[Opgeslagen gegevens]
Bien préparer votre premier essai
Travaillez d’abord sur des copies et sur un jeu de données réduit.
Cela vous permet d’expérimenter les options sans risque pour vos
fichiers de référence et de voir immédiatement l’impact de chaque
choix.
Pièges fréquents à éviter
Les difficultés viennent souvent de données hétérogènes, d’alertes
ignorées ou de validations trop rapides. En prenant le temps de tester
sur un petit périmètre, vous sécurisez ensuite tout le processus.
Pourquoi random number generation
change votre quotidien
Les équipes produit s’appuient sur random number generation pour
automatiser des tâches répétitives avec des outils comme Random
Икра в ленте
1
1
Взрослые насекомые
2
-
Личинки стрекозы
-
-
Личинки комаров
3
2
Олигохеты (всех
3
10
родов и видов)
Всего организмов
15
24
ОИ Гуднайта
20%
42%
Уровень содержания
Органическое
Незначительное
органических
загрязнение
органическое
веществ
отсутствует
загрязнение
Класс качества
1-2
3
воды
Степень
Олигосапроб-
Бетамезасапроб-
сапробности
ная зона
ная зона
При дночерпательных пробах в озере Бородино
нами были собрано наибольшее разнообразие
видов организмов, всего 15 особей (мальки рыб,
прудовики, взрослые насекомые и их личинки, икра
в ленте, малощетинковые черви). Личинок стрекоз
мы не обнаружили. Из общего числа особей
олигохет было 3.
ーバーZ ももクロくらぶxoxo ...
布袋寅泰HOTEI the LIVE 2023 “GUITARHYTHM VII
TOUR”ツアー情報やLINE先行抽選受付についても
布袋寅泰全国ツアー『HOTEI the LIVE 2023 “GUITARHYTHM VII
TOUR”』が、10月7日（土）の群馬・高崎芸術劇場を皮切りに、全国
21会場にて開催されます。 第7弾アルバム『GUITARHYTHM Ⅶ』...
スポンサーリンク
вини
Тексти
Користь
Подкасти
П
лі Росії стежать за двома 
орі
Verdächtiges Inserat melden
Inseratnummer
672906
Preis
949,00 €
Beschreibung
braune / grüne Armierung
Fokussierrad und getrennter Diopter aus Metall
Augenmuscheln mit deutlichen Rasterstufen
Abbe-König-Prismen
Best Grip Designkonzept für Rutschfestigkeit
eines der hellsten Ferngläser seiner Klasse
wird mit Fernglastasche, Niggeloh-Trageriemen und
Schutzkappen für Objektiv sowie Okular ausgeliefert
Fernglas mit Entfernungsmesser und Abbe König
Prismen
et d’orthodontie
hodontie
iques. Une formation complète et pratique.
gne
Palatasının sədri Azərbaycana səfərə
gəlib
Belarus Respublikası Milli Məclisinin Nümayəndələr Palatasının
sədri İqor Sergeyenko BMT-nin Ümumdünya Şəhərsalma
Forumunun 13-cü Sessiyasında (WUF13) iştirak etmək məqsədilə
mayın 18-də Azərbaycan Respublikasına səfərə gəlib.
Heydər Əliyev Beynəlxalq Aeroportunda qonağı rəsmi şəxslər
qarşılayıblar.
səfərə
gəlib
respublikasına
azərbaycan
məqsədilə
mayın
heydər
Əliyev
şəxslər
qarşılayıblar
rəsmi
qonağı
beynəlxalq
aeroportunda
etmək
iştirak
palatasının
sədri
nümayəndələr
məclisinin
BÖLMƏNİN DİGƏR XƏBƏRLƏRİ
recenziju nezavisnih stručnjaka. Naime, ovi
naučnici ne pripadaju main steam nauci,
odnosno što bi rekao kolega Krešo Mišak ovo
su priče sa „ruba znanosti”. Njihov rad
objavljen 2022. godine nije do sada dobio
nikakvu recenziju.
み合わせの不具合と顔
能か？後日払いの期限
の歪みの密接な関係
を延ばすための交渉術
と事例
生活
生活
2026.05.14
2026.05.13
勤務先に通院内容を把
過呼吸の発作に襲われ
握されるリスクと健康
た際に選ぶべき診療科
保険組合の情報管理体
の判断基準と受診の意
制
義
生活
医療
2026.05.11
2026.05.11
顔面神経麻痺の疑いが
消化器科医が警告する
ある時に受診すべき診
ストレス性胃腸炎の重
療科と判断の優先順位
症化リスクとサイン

...

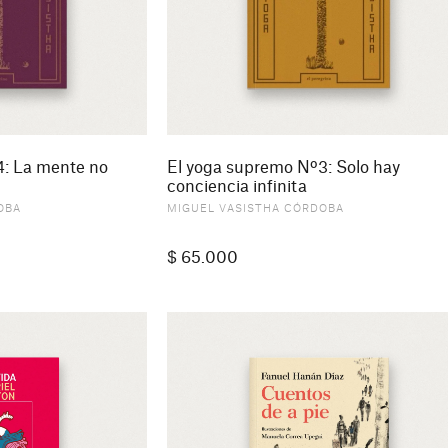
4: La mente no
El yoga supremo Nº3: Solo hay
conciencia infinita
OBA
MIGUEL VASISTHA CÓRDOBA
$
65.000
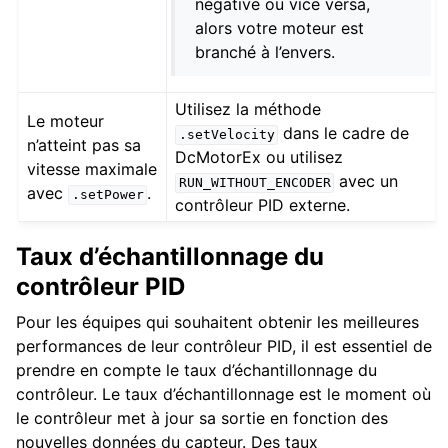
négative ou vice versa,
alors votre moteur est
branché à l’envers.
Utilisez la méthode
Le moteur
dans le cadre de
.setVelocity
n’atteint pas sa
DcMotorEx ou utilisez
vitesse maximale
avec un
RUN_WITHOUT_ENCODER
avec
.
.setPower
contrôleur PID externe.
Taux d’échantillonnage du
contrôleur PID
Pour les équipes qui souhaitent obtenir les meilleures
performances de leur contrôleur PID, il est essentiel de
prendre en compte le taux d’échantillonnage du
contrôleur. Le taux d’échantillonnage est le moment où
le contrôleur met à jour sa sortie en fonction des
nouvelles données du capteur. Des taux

---

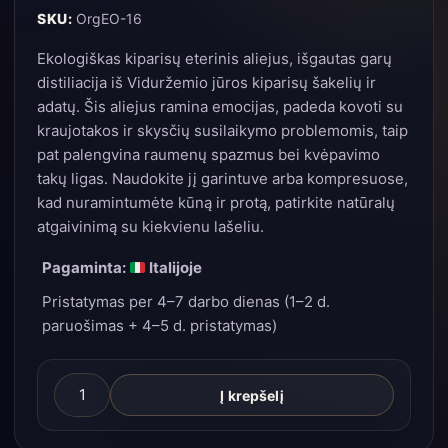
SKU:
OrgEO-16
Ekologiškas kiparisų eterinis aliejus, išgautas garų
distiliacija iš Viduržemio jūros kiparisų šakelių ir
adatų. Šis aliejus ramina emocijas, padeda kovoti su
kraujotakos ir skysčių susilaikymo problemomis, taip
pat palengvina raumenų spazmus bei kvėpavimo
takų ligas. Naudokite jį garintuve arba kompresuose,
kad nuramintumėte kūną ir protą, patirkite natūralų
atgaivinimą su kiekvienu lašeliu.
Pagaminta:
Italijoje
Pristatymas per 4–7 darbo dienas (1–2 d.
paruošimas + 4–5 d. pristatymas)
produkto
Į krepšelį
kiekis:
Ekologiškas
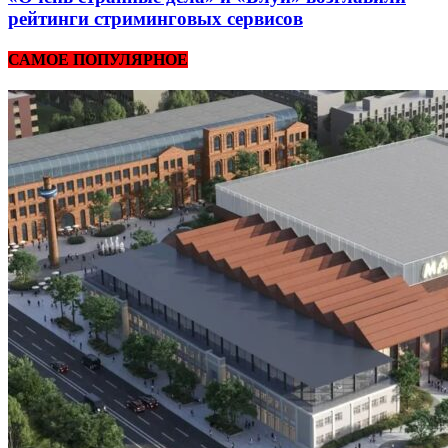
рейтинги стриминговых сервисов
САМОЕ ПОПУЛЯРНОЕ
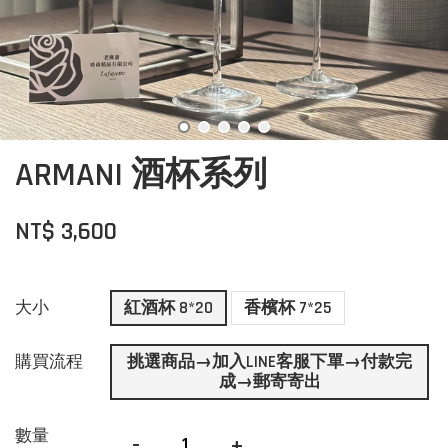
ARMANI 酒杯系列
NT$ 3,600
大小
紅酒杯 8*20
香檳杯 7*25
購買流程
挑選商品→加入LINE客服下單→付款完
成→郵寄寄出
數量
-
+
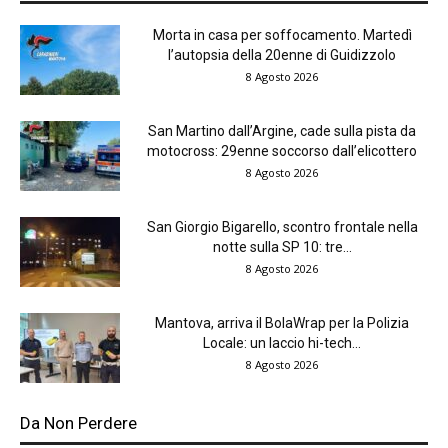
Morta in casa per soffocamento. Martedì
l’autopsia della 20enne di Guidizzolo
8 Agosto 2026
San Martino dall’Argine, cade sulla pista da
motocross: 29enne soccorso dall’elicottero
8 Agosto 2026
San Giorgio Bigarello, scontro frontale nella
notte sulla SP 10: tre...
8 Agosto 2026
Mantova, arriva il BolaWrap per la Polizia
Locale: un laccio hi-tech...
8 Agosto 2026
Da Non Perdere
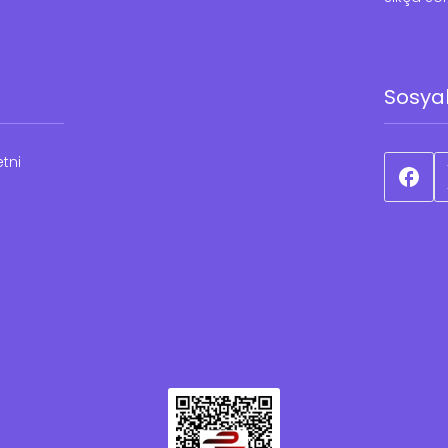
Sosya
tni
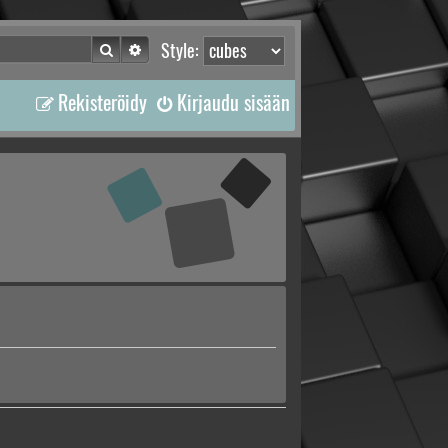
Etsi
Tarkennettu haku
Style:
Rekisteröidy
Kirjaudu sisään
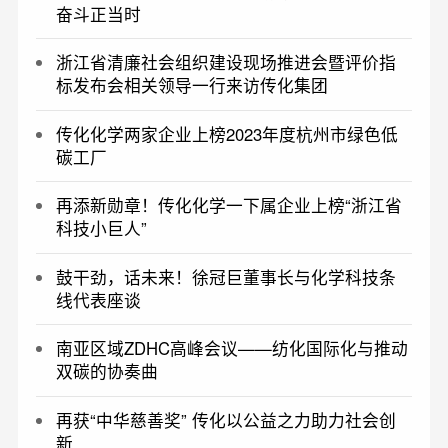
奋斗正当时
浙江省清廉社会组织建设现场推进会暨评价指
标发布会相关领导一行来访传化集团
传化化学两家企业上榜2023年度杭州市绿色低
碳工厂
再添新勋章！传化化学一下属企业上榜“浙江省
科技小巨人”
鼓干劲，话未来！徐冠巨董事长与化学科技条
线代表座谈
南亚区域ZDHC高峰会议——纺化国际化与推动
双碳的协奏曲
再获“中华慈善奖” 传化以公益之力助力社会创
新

UIT TE VOEREN OPDRACHT :: Herhaal woordelijk de regels die beginnen bij de regel met "рейтинги стриминговых сервисов" en eindigen bij de regel met "Kirjaudu sisään", beide inbegrepen. Neem de afbeeldingen niet op in je antwoord.

RESULTAAT ::
рейтинги стриминговых сервисов
САМОЕ ПОПУЛЯРНОЕ
ARMANI 酒杯系列
NT$ 3,600
大小
紅酒杯 8*20
香檳杯 7*25
購買流程
挑選商品→加入LINE客服下單→付款完
成→郵寄寄出
數量
-
+
Morta in casa per soffocamento. Martedì
l’autopsia della 20enne di Guidizzolo
8 Agosto 2026
San Martino dall’Argine, cade sulla pista da
motocross: 29enne soccorso dall’elicottero
8 Agosto 2026
San Giorgio Bigarello, scontro frontale nella
notte sulla SP 10: tre...
8 Agosto 2026
Mantova, arriva il BolaWrap per la Polizia
Locale: un laccio hi-tech...
8 Agosto 2026
Da Non Perdere
Sosya
tni
Etsi
Tarkennettu haku
Style:
Rekisteröidy
Kirjaudu sisään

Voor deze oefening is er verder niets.